Dentro da originalidade da obra, a “trilha sonora” do romance merece um destaque à parte. Matheus Borges insere referências sofisticadas à música eletrônica instrumental e ao krautrock alemão, indo além do já amplamente divulgado Kraftwerk. Entre os nomes citados, estão Edgar Froese (1944–2015), fundador do Tangerine Dream — grupo pioneiro no gênero — e seu compatriota ainda menos conhecido pelo grande público, Manuel Göttsching (1952–2022), do projeto Ash Ra Tempel. Göttsching é o criador do álbum E2-E4, lançado em 1984, cujo título os jogadores de xadrez reconhecerão de imediato. A obra, considerada fundamental, influenciou diretamente o surgimento do estilo techno no início dos anos 1990.

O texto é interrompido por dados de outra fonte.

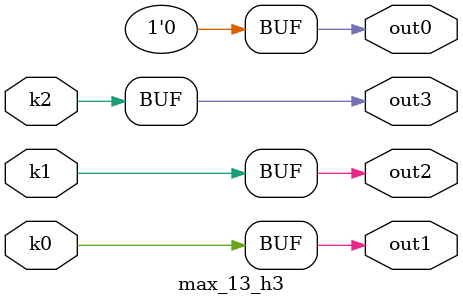
<source format=v>
module max_13(pi0, pi1, pi2, pi3, pi4, pi5, pi6, pi7, pi8, po0, po1, po2, po3);
input pi0, pi1, pi2, pi3, pi4, pi5, pi6, pi7, pi8;
output po0, po1, po2, po3;
wire k0, k1, k2;
max_13_w3 DUT1 (pi0, pi1, pi2, pi3, pi4, pi5, pi6, pi7, pi8, k0, k1, k2);
max_13_h3 DUT2 (k0, k1, k2, po0, po1, po2, po3);
endmodule

module max_13_w3(in8, in7, in6, in5, in4, in3, in2, in1, in0, k2, k1, k0);
input in8, in7, in6, in5, in4, in3, in2, in1, in0;
output k2, k1, k0;
assign k0 =   in0 ? ~in7 : ~in4;
assign k1 =   in0 ? ~in8 : ~in5;
assign k2 =   ~in1 & ((((~in8 & (~in2 | in5)) | (~in2 & in5)) & (~in6 | in3) & (~in7 | in4)) | (~in7 & in4 & (~in6 | in3)) | (~in6 & in3));
endmodule

module max_13_h3(k2, k1, k0, out3, out2, out1, out0);
input k2, k1, k0;
output out3, out2, out1, out0;
assign out0 = 0;
assign out1 = k0;
assign out2 = k1;
assign out3 = k2;
endmodule

</source>
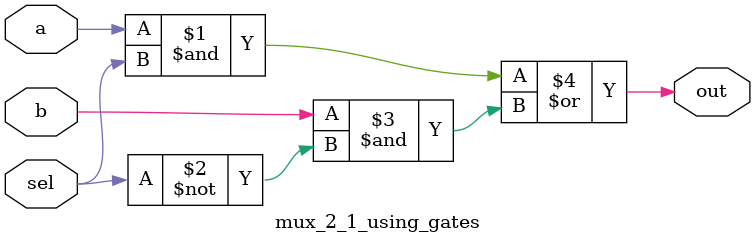
<source format=sv>
module mux_2_1_using_gates
(
    input  a,
    input  b,
    input  sel,
    output out
);
    assign out = (a & sel) | (b & ~ sel);

endmodule

</source>
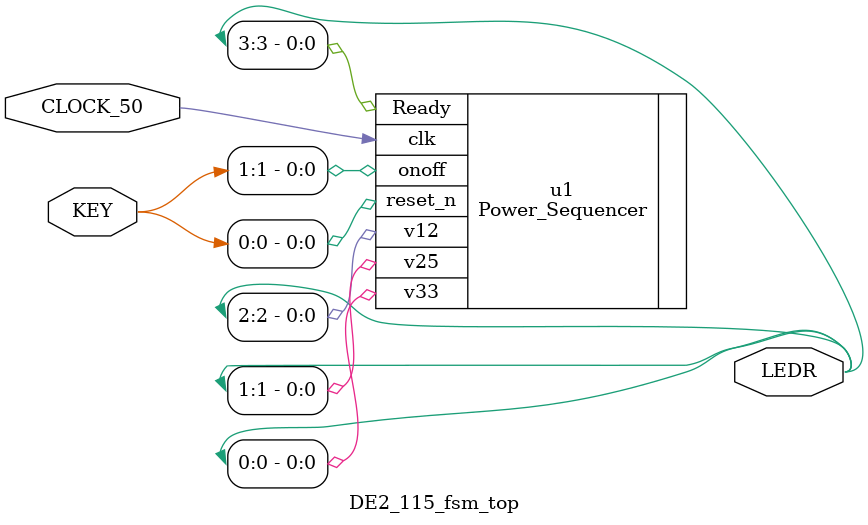
<source format=v>

module DE2_115_fsm_top(
    CLOCK_50,
    LEDR,
    KEY
);

//=======================================================
//  PORT declarations
//=======================================================
input                   CLOCK_50;
output         [3:0]    LEDR;
input          [3:0]    KEY;
//=======================================================
// Structural coding
//=======================================================

//  LowPower_Sequencer u1 (
//                      .clk(CLOCK_50),
//                      .reset_n(KEY[0]),
//                      .onoff(KEY[1]),
//                      .lowpow(KEY[2]),
//                      .lowbat(KEY[3]),
//                      .v33(LEDR[0]),
//                      .v25(LEDR[1]),
//                      .v12(LEDR[2]),
//                      .Ready(LEDR[3])
//  );

Power_Sequencer u1 (
                   .clk(CLOCK_50),
                   .reset_n(KEY[0]),
                   .onoff(KEY[1]),
                   .v33(LEDR[0]),
                   .v25(LEDR[1]),
                   .v12(LEDR[2]),
                   .Ready(LEDR[3])
);

// mealy_mac u2
// (
// 	.clk(CLOCK_50), 
// 	.data_in(KEY[1]), 
// 	.reset(KEY[0]),
// 	.data_out(LEDR[5:4])
// );

endmodule

</source>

"Frankito pediu a todos que tivessem calma. Em seguida, trepou numa viga e começou a escalar a fachada do cubo cinza, fixando os pés na parede, sabe-se lá como. Isso fez com que todos os olhos se desprendessem das telas portáteis e se voltassem para ele. Frankito seguiu em frente e alcançou uma janela do segundo andar. Prendeu os braços nas extremidades laterais da janela e apoiou as nádegas na parte inferior do caixonete. Em seguida, respirou fundo e olhou para cima. Desprendeu-se da janela e, tendo apenas aqueles dois centímetros de madeira que serviam de apoio ao traseiro, tomou impulso e se arremessou no ar de braços abertos. Estatelou-se no chão como um personagem de desenho animado, o estúpido coiote depois de se frustrar com uma geringonça maluca. Crucificado na calçada, o queixo rente ao concreto, Frankito se manteve imóvel por alguns segundos, o tempo de provocar na equipe uma agitação mórbida, uma onda de gritos e exclamações de pavor. Frankito, no entanto, levantou-se calmamente e mais uma vez se empoleirou na viga, escalando o hotel até chegar ao terceiro andar. Apoiou-se numa janela igual, porém três metros acima, e mais uma vez se arremessou no ar. Quando se esborrachou da segunda vez, não foi recebido com silêncio e pavor, mas com uma efusiva saraivada de aplausos." (p. 47)

Matheus Borges, embora claramente apaixonado pelo universo cinematográfico, não se deixa levar pela tentação de transformar o filme fictício Aves Migrantes no eixo central da narrativa. Na verdade, pouco se esclarece sobre a produção — apenas fragmentos contraditórios surgem na descrição de alguns personagens. Em vez disso, o autor prioriza a empatia pelo protagonista e as relações humanas, explorando-as com sutileza, bom humor e uma sensibilidade que torna Frankito em Chamas mais do que uma história sobre bastidores: é uma reflexão sobre as dificuldades do amadurecimento, os desencontros afetivos e a busca por algum sentido existencial em nossa época.

"Seguimos pela rua principal de Pedrerita na direção oposta à da loja de conveniência, a caminho da praia. Lufadas periódicas de vento frio espalhavam areia nas pedras do calçamento e Natália me agarrou pelo braço, pressionando o corpo contra o meu. Avançávamos como um bicho quadrúpede, golpeando o ar com as mãos para afastar os ciscos dos nossos olhos. Seguíamos contra o vento, cercados pelos fantasmas de turistas que lotavam o balneário na alta temporada, especialmente durante o Carnaval. Em ambos os lados da rua, barraquinhas de artesanato resguardadas em casulos de lona, à espera do próximo verão. [...] Comecei a sentir que caminhava numa lembrança, numa futura lembrança, tentando guardar tudo que me cercava. Os passarinhos e grãos de areia, os cabelos de Natália esvoaçando no meu rosto, exalando o aroma doce do xampu oferecido pelo Hotel Del Mar. Caminhava numa lembrança, eu mesmo um resquício de inverno em meio aos fantasmas de turistas veranis, agarrado a uma Natália igualmente recomposta pelas minhas futuras memórias. Caminhávamos no inverno para semear as lembranças que colheríamos no verão." (pp. 94-5)

Literatura brasileira contemporânea
Sobre o autor: Matheus Borges nasceu em Porto Alegre, 1992. É formado no curso de realização audiovisual da Unisinos e egresso da oficina literária de Luiz Antonio de Assis Brasil. Suas histórias já foram publicadas em revistas literárias no Brasil e no exterior, bem como em coletâneas e antologias. Mestre em Estudos Literários pela Universidade Federal do Rio Grande do Sul (UFRGS). Seu romance de estreia, Mil placebos (Uboro Lopes, 2022), foi vencedor do prêmio Odisseia de Literatura Fantástica e foi finalista dos prêmios Açorianos e Mozart Pereira Soares.